→ Check your understanding:
a) In the Chablis article, write out the passage that begins at the words "Having a good" and stops after the words "better than Patrick.".
b) According to the Chablis article, why do Thomas Pico's wine labels carry a wolf?

→ Given text:
<<<<

31 Jul Wine & food in Chablis: Patrick Piuze & Thomas Pico
When I think of Chablis, I think of a nicely chilled white wine with a mineral taste reminiscent of seashells and notes of citrus and green apple: an ideal wine for a lazy-Sunday summer picnic on the grass. During my June trip to France, we stopped off in Chablis to visit renowned producers Patrick Piuze and Thomas Pico, after making the one-hour drive from the Côte de l’Aube champagne region.
It wasn’t warm enough that day for a picnic, but it was for a glass or two of Chablis and for lunch at Les Trois Bourgeons.
Chablis is in the northernmost part of Burgundy. The grape is Chardonnay, the soils are rich clay and the taste, in general, tends to be more steely and less fruity than the buttery Chardonnays grown in the more southerly wine-producing regions of Burgundy; and the wines traditionally spend less or no time in oak.
Patrick Piuze’s winery is in the centre of the picturesque town of Chablis. He is a ‘haute couture’ négociant – buying in grapes as the visionary creator of top-end wines tailored according to their individual Chablis terroirs. He hand picks his own grapes from specific vineyards on both of the hilly banks of the river Serein, which runs through Chablis. His cuvées range from ‘Terroir’ to 1er Cru and Grand Cru. Each cuvée comes from a specific village.
Having a good relationship with the growers is key, and Patrick is a pretty fun and outward-going guy. Few people know the characteristics of each Chablis vineyard better than Patrick.
From Canada to France
Patrick Piuze is evidence that you don’t need to be the scion of a prestigious family-run domaine to produce top-quality wine. Born in Quebec, he met Marc Chapoutier of the renowned Maison Chapoutier family from the Côte du Rhône when he was 18. This inspired him to work in the vineyards of Australia, South Africa and Israel, returning to Canada to set up a wine bar, Le Pinot Noir, in Montreal. The calling to make his own wine was still there, so he returned to France to work with some of the top wine makers in Burgundy. He set up on his own winery in 2008 and has never looked back.
One of my favourite film directors is French Canadian, Xavier Dolan, but I can hardly understand a word of what they say in his films because of the heavy French-Canadian accent. Wikipedia puts this down to the arrival of the British rulers in Canada in 1760, which left French Canadians isolated from the European French. Luckily I could understand Patrick.
Thomas Pico of Domaine Pattes Loup
Thomas Pico’s Pattes Loup winery is in Courgis, on the edge of Chablis. Pattes Loup means Wolf’s Paws, hence the wolf on the labels. He made his first wines in 2006 from grapes grown on 8 hectares of the family domaine of Bois d’Yver and quickly established himself as the new young wolf of Chablis. He also buys in additional grapes selectively.

>>>>

→ Data provided:

<<<<

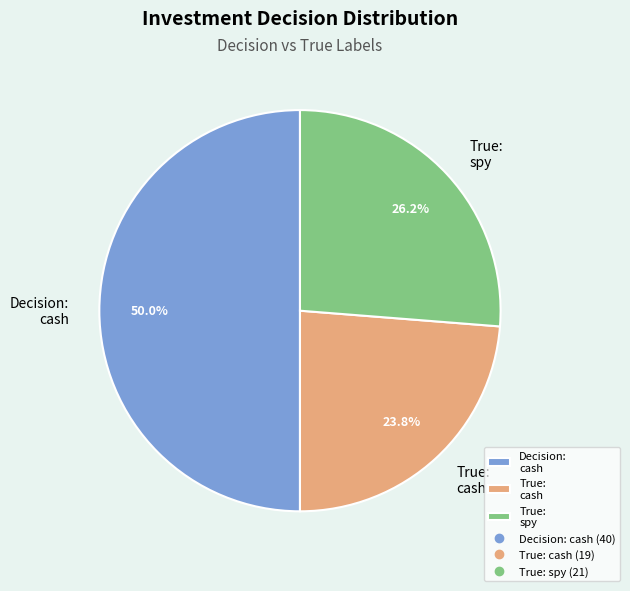

Which category has the biggest portion of the pie?

Decision: cash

>>>>

→ Solution set:
a)
Having a good relationship with the growers is key, and Patrick is a pretty fun and outward-going guy. Few people know the characteristics of each Chablis vineyard better than Patrick.

b) His winery is called Pattes Loup, which means Wolf's Paws.